Exercise aim
Search the records for the string "camera" and return each line that has it.

Before-and-after object lists
○ ○ ○
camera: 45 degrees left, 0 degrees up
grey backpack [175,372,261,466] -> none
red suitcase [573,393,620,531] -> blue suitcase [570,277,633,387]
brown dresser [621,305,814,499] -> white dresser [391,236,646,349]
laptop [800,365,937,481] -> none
○ ○ ○
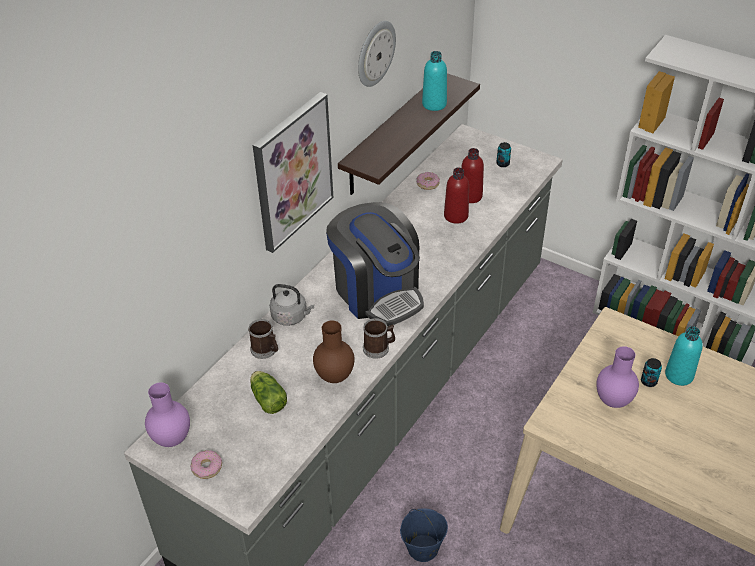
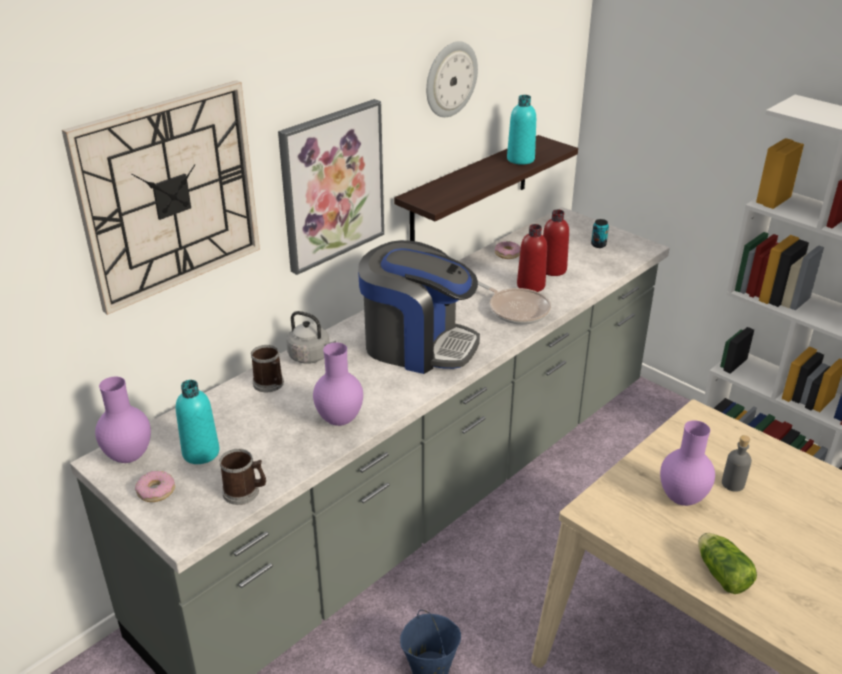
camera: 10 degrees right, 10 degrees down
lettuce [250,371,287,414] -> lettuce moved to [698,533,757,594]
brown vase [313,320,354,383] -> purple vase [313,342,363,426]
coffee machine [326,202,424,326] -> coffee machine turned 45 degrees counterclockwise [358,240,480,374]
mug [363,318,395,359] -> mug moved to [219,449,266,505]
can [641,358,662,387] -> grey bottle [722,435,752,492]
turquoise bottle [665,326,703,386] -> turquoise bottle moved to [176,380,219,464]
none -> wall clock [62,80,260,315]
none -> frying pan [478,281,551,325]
○ ○ ○
Result
camera: 45 degrees left, 0 degrees up
camera: 10 degrees right, 10 degrees down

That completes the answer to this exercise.